Traditional data poisoning often involves noticeable manipulations, such as flipping labels or adding clearly anomalous data points. While effective in some scenarios, these methods can often be detected by basic data sanitization or manual inspection. Imagine trying to poison a dataset where human moderators review submissions; obviously incorrect labels or outlier data would likely be flagged and removed. This is where clean-label poisoning attacks come into play, representing a more subtle and dangerous form of training-time attack.

The defining characteristic of a clean-label attack is that the poisoned data points appear entirely legitimate to a human observer. The attacker modifies features of a training sample $x$ to create a poisoned version $x'$ , but retains the original, correct label $y$ . The perturbation applied to $x$ to get $x'$ is typically small and carefully crafted. The goal is not necessarily to make the model perform poorly overall (an availability attack), but usually to induce specific, targeted misclassifications after training (an integrity attack), similar to backdoor attacks but without an explicit, easily identifiable trigger pattern.

How Clean-Label Attacks Work

The core idea is to inject samples that, despite being correctly labeled, exert a disproportionate influence on the model's decision boundary during training. Attackers aim to position these poisoned samples strategically within the feature space. Often, this means placing them near the boundary of a target class, even though they belong to a base class.

Consider a binary classification task. An attacker wants the model to misclassify a specific target sample $x_{target}$ (which belongs to class A) as belonging to class B after training. The attacker might take a sample $x_{base}$ belonging to class B, apply a minimal perturbation $\delta$ to create $x'_{poison} = x_{base} + \delta$ , and add $(x'_{poison}, \text{Class B})$ to the training data. The key is that $x'_{poison}$ still looks like a plausible member of Class B, and the perturbation $\delta$ is small (e.g., measured by an $L_p$ norm like $L_2$ or $L_\infty$ ). However, $x'_{poison}$ is crafted to be close enough to the decision boundary (or even slightly on the 'wrong' side from the perspective of robust generalization) that its inclusion during training subtly shifts the final boundary just enough to cause $x_{target}$ to fall on the wrong side.

Mathematically, the attacker solves an optimization problem: find a perturbation $\delta$ for a base sample $x_{base}$ such that:

The perturbed sample $x'_{poison} = x_{base} + \delta$ appears visually or semantically similar to $x_{base}$ (small $\|\delta\|$ ).
The label $y_{base}$ remains appropriate for $x'_{poison}$ .
Including $(x'_{poison}, y_{base})$ in the training set $D_{train}$ maximizes the probability of misclassifying a specific target sample $x_{target}$ (or a set of target samples) after the model $f$ is trained on the poisoned data $D_{train} \cup \{(x'_{poison}, y_{base})\}$ .

This optimization is complex because it involves the entire training process. Attackers often use approximations or heuristics, such as crafting poison samples that maximize the loss for the target sample if included during training, or directly influencing gradient updates.

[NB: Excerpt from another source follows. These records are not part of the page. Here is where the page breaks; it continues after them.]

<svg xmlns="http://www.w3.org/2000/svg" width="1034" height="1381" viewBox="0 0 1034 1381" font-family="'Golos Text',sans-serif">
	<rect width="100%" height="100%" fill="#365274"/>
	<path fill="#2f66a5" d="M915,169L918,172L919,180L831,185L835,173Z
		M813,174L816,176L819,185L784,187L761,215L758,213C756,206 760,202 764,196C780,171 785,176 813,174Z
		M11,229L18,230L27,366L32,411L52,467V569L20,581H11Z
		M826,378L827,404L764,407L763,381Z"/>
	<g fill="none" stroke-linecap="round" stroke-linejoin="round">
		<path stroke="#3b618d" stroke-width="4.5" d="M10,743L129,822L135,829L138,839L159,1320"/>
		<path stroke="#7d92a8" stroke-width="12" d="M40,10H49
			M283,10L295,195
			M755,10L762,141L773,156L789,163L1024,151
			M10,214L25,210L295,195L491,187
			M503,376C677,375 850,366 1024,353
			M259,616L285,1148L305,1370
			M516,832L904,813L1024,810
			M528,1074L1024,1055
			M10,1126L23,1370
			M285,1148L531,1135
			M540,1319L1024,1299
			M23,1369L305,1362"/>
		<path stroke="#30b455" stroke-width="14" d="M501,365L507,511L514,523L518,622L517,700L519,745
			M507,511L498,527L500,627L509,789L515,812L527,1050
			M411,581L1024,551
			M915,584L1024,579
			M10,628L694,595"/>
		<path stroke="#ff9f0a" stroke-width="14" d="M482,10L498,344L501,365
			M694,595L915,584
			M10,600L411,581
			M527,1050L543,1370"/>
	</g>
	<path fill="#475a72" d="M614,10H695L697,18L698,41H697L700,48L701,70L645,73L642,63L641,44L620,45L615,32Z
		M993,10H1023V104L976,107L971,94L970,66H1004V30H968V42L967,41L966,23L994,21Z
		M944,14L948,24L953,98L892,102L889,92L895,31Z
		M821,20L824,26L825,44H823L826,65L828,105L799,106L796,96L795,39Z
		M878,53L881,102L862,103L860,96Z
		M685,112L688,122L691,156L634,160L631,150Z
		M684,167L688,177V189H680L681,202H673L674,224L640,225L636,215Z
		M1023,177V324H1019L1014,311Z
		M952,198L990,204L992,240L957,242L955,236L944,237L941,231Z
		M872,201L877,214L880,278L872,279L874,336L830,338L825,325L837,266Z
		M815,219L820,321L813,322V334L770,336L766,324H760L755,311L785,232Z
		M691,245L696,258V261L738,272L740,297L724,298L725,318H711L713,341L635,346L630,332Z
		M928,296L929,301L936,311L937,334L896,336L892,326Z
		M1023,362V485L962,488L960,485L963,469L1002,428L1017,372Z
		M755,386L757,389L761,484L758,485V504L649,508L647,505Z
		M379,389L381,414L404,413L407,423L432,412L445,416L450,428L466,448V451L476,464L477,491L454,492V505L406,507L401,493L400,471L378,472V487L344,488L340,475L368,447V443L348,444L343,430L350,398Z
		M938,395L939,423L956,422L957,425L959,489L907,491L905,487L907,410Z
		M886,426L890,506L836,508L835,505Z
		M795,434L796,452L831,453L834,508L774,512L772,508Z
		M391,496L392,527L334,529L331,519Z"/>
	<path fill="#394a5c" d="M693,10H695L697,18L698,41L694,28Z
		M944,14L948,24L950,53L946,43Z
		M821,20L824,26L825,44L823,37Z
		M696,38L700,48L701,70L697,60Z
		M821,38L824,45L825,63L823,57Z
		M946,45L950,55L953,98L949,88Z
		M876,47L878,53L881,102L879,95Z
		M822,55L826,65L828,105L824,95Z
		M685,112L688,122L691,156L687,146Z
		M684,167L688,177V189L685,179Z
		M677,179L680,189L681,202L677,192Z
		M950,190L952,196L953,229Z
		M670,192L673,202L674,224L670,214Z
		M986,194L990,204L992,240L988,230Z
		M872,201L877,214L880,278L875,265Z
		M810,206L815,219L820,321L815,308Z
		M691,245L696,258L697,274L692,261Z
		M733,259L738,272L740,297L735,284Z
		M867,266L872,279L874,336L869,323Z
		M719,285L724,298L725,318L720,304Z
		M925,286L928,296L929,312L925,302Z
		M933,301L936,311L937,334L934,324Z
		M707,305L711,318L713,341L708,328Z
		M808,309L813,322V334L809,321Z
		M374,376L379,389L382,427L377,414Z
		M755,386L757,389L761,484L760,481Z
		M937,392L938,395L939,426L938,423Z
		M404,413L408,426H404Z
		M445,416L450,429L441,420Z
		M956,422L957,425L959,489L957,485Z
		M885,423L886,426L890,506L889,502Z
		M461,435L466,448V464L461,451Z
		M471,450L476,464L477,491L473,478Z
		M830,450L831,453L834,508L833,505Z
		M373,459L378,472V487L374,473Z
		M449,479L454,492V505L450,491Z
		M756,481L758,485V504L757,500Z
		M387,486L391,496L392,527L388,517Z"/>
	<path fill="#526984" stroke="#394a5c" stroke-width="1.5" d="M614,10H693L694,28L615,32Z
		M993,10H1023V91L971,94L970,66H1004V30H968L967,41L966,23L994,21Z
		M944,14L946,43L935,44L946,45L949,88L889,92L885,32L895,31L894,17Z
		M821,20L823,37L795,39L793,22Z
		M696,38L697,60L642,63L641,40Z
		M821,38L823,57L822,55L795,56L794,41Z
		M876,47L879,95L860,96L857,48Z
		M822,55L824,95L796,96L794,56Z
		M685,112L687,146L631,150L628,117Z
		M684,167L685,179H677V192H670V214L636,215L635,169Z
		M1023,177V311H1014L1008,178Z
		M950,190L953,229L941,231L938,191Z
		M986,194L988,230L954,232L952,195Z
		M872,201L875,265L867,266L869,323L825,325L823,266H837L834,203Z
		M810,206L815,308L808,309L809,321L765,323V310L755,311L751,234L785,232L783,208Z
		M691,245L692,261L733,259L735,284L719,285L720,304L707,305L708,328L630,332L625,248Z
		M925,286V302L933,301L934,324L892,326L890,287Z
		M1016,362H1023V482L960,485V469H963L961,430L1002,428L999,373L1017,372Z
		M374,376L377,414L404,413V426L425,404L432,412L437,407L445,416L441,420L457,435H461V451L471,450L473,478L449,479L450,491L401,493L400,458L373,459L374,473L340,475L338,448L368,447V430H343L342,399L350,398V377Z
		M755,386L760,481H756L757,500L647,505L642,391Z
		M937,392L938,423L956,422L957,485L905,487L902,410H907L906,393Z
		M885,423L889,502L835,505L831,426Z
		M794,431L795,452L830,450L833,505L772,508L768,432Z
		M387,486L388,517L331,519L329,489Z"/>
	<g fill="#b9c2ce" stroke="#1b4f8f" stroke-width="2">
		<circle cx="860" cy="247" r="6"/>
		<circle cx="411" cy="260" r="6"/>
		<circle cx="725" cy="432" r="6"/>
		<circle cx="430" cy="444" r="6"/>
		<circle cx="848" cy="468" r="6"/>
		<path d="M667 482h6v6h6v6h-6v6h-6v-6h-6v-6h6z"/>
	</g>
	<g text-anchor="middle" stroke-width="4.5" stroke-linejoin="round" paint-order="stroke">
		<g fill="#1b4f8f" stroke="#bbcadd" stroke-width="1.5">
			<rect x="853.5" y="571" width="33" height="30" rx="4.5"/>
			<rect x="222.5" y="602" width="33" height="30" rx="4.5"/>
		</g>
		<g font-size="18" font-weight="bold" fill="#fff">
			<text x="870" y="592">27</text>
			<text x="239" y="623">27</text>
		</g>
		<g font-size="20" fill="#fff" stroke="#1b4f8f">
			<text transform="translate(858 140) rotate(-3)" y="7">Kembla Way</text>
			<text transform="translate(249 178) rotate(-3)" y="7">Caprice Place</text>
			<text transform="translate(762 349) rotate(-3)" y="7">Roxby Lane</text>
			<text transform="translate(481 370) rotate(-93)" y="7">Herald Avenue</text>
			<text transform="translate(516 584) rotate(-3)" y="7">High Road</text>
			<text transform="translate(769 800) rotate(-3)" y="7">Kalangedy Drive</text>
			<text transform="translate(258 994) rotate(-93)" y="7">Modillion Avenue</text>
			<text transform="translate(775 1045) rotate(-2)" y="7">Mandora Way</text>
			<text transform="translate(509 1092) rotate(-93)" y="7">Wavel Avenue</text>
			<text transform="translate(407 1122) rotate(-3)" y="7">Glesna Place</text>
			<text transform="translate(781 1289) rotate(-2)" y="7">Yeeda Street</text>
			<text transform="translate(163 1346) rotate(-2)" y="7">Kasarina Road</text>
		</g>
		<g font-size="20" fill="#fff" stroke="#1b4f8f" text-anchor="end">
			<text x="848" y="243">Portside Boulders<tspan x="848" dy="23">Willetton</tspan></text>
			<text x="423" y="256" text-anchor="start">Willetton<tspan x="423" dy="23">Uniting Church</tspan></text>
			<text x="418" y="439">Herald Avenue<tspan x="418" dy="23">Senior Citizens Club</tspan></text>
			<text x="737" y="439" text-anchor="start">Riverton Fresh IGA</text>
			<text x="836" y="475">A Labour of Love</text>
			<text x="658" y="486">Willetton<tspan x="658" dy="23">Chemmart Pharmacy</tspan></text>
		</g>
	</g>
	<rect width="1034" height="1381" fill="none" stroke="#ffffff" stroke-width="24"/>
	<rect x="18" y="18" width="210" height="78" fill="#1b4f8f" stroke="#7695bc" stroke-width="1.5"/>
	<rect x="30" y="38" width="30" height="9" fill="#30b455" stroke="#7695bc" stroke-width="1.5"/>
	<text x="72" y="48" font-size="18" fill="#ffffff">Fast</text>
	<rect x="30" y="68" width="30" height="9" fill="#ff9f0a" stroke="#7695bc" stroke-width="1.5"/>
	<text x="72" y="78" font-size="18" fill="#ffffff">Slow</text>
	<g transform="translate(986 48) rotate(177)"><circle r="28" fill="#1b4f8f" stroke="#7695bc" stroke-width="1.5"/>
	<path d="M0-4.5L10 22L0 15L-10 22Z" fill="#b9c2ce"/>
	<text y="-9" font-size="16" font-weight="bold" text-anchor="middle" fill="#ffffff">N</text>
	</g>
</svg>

Example: Feature Collision Attacks

One specific technique involves creating "feature collisions." The attacker crafts a poison sample $(x'_{poison}, y_{base})$ such that the internal representation of $x'_{poison}$ within the neural network becomes very similar to the internal representation of the target sample $x_{target}$ . Because $x'_{poison}$ is labeled as $y_{base}$ , the training process encourages the model to associate this shared internal representation with $y_{base}$ , thereby increasing the chance that $x_{target}$ will also be classified as $y_{base}$ .

An illustration of clean-label poisoning. A poison point (red star), visually similar to Class B (yellow), is carefully placed near the original decision boundary. Its inclusion shifts the boundary (pink line), causing the target sample (green cross), originally Class A, to be misclassified.

Stealth and Challenges

Clean-label attacks are significantly harder to detect than simpler poisoning methods. Standard defenses like outlier removal or filtering based on prediction confidence during training might fail because the poisoned samples appear normal and are correctly labeled.

However, crafting effective clean-label poisons is also challenging for the attacker:

Optimization Difficulty: Finding the optimal perturbation often requires knowledge of the model architecture, the training data distribution, and potentially even the training hyperparameters.
Limited Impact: A single poison point might have only a small effect. Attackers may need to inject multiple carefully crafted points.
Transferability: Poisons crafted for one model architecture might not be effective against another.

Despite these challenges, the stealthiness of clean-label attacks makes them a serious concern, particularly for models trained on large, potentially unverified datasets. They highlight the need for robust training procedures and defenses that go beyond simple data validation. Understanding these attacks is an important step towards developing defenses, which we will explore later in Chapter 5.